In 1952, Swedish doctor Per-Ingvar Brånemark was studying how bone marrow produces new blood cells. Having a strong stomach, Brånemark wanted to watch this directly, so he chiseled out holes in the femurs of rabbits and covered the holes with an eggshell-thin titanium “window,” which was transparent to strong light. The observation went satisfactorily, and Brånemark decided to snap off the expensive titanium screens for more experiments. To his annoyance, they wouldn’t budge. He gave up on those windows (and the poor rabbits), but when the same thing happened in later experiments—the titanium always locked like a vise onto the femur—he examined the situation a little closer. What he saw made watching juvenile blood cells suddenly seem vastly less interesting and revolutionized the sleepy field of prosthetics.

  Since ancient times, doctors had replaced missing limbs with clumsy wooden appendages and peg legs. During and after the industrial revolution, metal prostheses became common, and disfigured soldiers after World War I sometimes even got detachable tin faces—masks that allowed the soldiers to pass through crowds without drawing stares. But no one was able to integrate metal or wood into the body, the ideal solution. The immune system rejected all such attempts, whether made of gold, zinc, magnesium, or chromium-coated pig bladders. As a blood guy, Brånemark knew why.
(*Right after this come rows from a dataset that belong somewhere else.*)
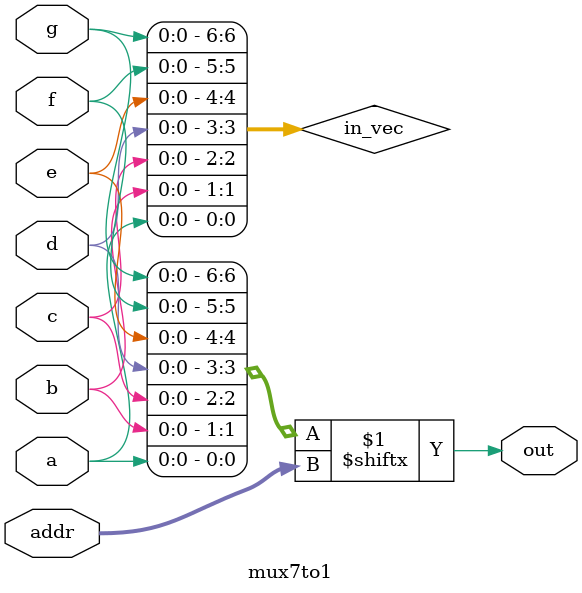
<source format=v>
module mux7to1(a, b, c, d, e, f, g, addr, out);
	
	input a, b, c, d, e, f, g;		
	input	[2:0] addr;
	
	output out;
	
	wire [6:0] in_vec = {g, f, e, d, c, b, a};

	assign out = in_vec[addr];

endmodule 
</source>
Normally, posses of blood cells surround foreign matter and wrap it in a straitjacket of slick, fibrous collagen. This mechanism—sealing the hunk off and preventing it from leaking—works great with, say, buckshot from a hunting accident. But cells aren’t smart enough to distinguish between invasive foreign matter and useful foreign matter, and a few months after implantation, any new appendages would be covered in collagen and start to slip or snap free.